I used to generate intermediate files from the standard files (meaning, file formats most tools accept/generate) to work with. Believe me, I will not recommend this in my worst dreams. Generating intermediate file formats is not ideal (except in some rare cases), unless you are writing a generalized pipeline to use all the time. It is highly likely that you will forget that file format after a few months and it is time consuming to go through your old scripts and finding out what you did there.

#### Document it. Document it. Did I say “Document it”?
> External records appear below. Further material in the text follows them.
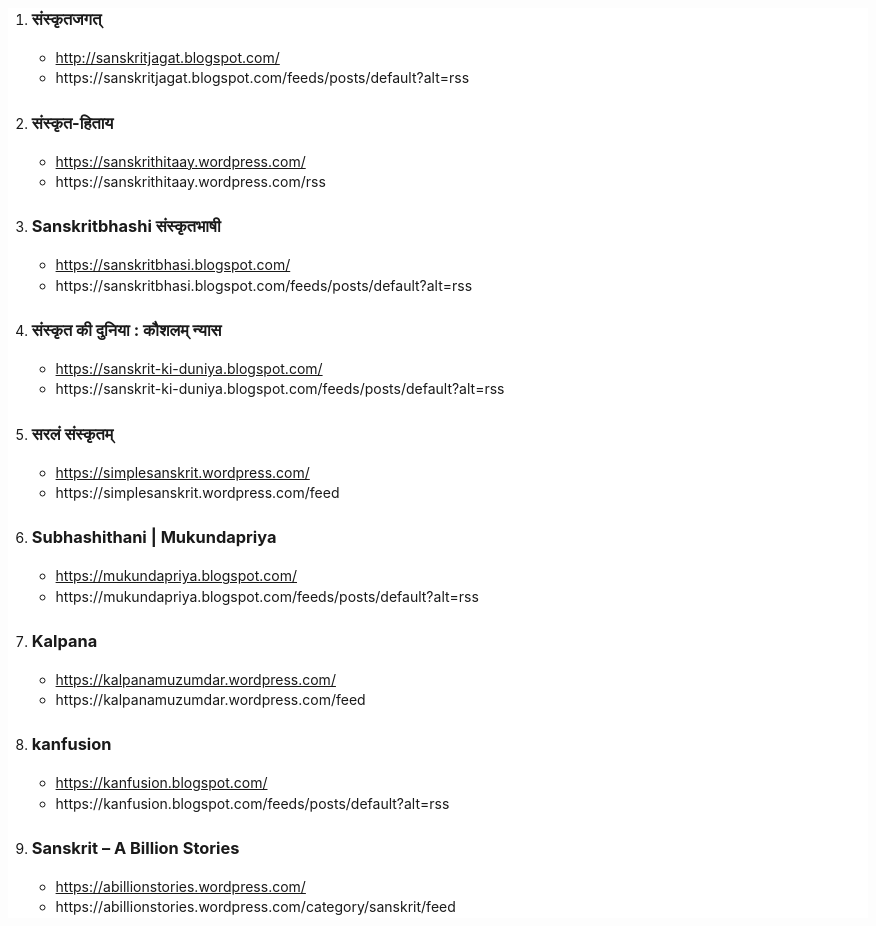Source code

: 1. ### संस्‍कृतजगत्
    
    * http://sanskritjagat.blogspot.com/
    * <ClickToCopy text="https://sanskritjagat.blogspot.com/feeds/posts/default?alt=rss"><IconFA icon="fa fa-clone" /> <a>htt<span />ps://sanskritjagat.blogspot.com/feeds/posts/default?alt=rss</a></ClickToCopy>

1. ### संस्कृत-हिताय
    
    * https://sanskrithitaay.wordpress.com/
    * <ClickToCopy text="https://sanskrithitaay.wordpress.com/rss"><IconFA icon="fa fa-clone" /> <a>htt<span />ps://sanskrithitaay.wordpress.com/rss</a></ClickToCopy>

1. ### Sanskritbhashi संस्कृतभाषी
    
    * https://sanskritbhasi.blogspot.com/
    * <ClickToCopy text="https://sanskritbhasi.blogspot.com/feeds/posts/default?alt=rss"><IconFA icon="fa fa-clone" /> <a>htt<span />ps://sanskritbhasi.blogspot.com/feeds/posts/default?alt=rss</a></ClickToCopy>

1. ### संस्कृत की दुनिया : कौशलम् न्यास
    
    * https://sanskrit-ki-duniya.blogspot.com/
    * <ClickToCopy text="https://sanskrit-ki-duniya.blogspot.com/feeds/posts/default?alt=rss"><IconFA icon="fa fa-clone" /> <a>htt<span />ps://sanskrit-ki-duniya.blogspot.com/feeds/posts/default?alt=rss</a></ClickToCopy>

1. ### सरलं संस्कृतम्
    
    * https://simplesanskrit.wordpress.com/
    * <ClickToCopy text="https://simplesanskrit.wordpress.com/feed/"><IconFA icon="fa fa-clone" /> <a>htt<span />ps://simplesanskrit.wordpress.com/feed</a></ClickToCopy>

1. ### Subhashithani | Mukundapriya
    
    * https://mukundapriya.blogspot.com/
    * <ClickToCopy text="https://mukundapriya.blogspot.com/feeds/posts/default?alt=rss"><IconFA icon="fa fa-clone" /> <a>htt<span />ps://mukundapriya.blogspot.com/feeds/posts/default?alt=rss</a></ClickToCopy>

1. ### Kalpana
    
    * https://kalpanamuzumdar.wordpress.com/
    * <ClickToCopy text="https://kalpanamuzumdar.wordpress.com/feed/"><IconFA icon="fa fa-clone" /> <a>htt<span />ps://kalpanamuzumdar.wordpress.com/feed</a></ClickToCopy>

1. ### kanfusion
    
    * https://kanfusion.blogspot.com/
    * <ClickToCopy text="https://kanfusion.blogspot.com/feeds/posts/default?alt=rss"><IconFA icon="fa fa-clone" /> <a>htt<span />ps://kanfusion.blogspot.com/feeds/posts/default?alt=rss</a></ClickToCopy>

1. ### Sanskrit – A Billion Stories
    
    * https://abillionstories.wordpress.com/
    * <ClickToCopy text="https://abillionstories.wordpress.com/category/sanskrit/feed/"><IconFA icon="fa fa-clone" /> <a>htt<span />ps://abillionstories.wordpress.com/category/sanskrit/feed</a></ClickToCopy>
I emphasized the significane of documentation in one of my previous blog posts - A note to my six months younger-self

Sometimes it may be boring but remember you will have to dig through your folders to find the script you wrote to generate that figure. Don’t you think it is better to spend some time on a daily basis or immediately after the analysis to document what you did? It is, absolutely.

Documentation is a love letter you write to yourself - Anonymous

Few days back, I came across the following tweet by Ming Tang which said,

This is a very good advice. When you are documenting the details, you are writing the first draft of the methods section of your paper.

Become a member of open bioinformatics communities such as biostars.org, r/bioinformatics, SEQanswers. Answer and follow questions relevant to you. Observe what views other people in the community have on a question. This broadens your knowledge on the topic. This will not only useful to enhance your expertise on the subject, but also adds weightage to your CV.

Let me share my story. I’m an active member of biostars community. In my PhD interview, I included a slide with my biostars profile and explained what the community is about and what I do. I would definitely say this added a few points to my application. (BTW, I got that PhD position).